BRIEF ::
Could you output the complete listing given below exactly?

———

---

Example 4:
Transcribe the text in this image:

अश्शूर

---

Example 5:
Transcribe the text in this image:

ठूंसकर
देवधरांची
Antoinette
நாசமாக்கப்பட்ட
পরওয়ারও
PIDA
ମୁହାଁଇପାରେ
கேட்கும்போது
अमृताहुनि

———

TASK OUTPUT ::
---

Example 4:
Transcribe the text in this image:

अश्शूर

---

Example 5:
Transcribe the text in this image:

ठूंसकर
देवधरांची
Antoinette
நாசமாக்கப்பட்ட
পরওয়ারও
PIDA
ମୁହାଁଇପାରେ
கேட்கும்போது
अमृताहुनि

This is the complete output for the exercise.